_How is the Mekkah hospitality market adapting to changes?
In order to facilitate religious tourist inflows, there have been longstanding plans to upgrade the existing infrastructure. While most are still under development, the most recent of these to come to market is the Haramain High Speed Railway which was inaugurated in September 2018.
The 450 km line will improve travel times within the Western Region, and help to alleviate the capacity constraints of Makkah. Initiatives such as these are a positive signal that the government is investing in the infrastructure required to facilitate the goal of increasing visitor quotas.
"Increasing visitor quotas from approximately 10 million currently to 15 million in 2020 and 30 million in 2030."
The hospitality supply across Makkah is dominated by low quality, standalone properties, with 50% of the total room supply classified two star or below. While official records indicate that there are 264,000 hotel and serviced apartment rooms across the city, only 22,000 can be classified as quality supply - which not only highlights the need for quality hospitality accommodation, but also serves as a reflection of the guest profile given that affordability is a primary concern for most pilgrims.
The pipeline of quality hotel offerings are dominated by 4-Star properties, which account for 55% of the forthcoming 21,806 quality keys estimated to enter the market by 2021.
Trading performance
Performance in Makkah’s hotel market has been softening in recent years, with RevPAR levels falling to SAR 431 in 2017, representing a decline of 15% from the previous year.
In the short-term, overall occupancy and average daily rates are anticipated to face continued pressure, and hotels in primary locations will prove to be the most resilient. Given historic precedence, performance declines disproportionally impact properties that are not on the front line in times of subdued demand, and as a result such properties are far more susceptible to market shifts. As such, it is not uncommon for properties in these locations to run at annual occupancy levels in the range of 30%-40% compared to 70%-80% on the front line.
While YTD August hotel performance in Makkah appeared to indicate that performance declines had bottomed out, this was not the case. The improvement was attributable to differences between the Gregorian and Hijri Calendars.
Conclusion
Like most major GCC cities, the hospitality sector in Makkah has faced headwinds in recent years due to a variety of factors.
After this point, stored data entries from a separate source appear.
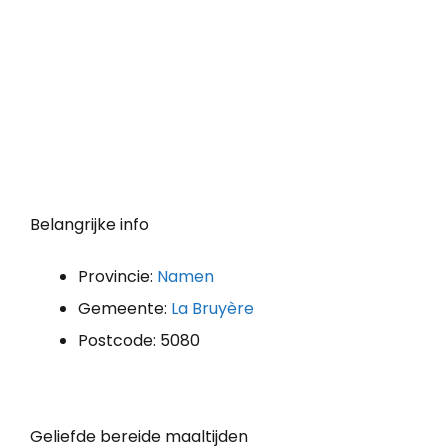
Belangrijke info
Provincie:
Namen
Gemeente:
La Bruyère
Postcode: 5080
Geliefde bereide maaltijden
The opening of the Haramain High Speed rail and significant progress with the enhancement works at King Abdulaziz International airport are strong signals that the infrastructure is catching up to governmental ambitions for the city, but ultimately legislative and financial constraints still need to be fine-tuned in order to fully maximise the potential of inbound visitation.
As mega developments continue to be announced and executed, we expect the government to relax visa quotas and increase tourist flows sharply in the short to medium term. In turn, as the city becomes more developed, the expectation is that the values of prime real estate - particularly on the front line of the Haram - will increase at a disproportional rate in relation to stock further from the Haram.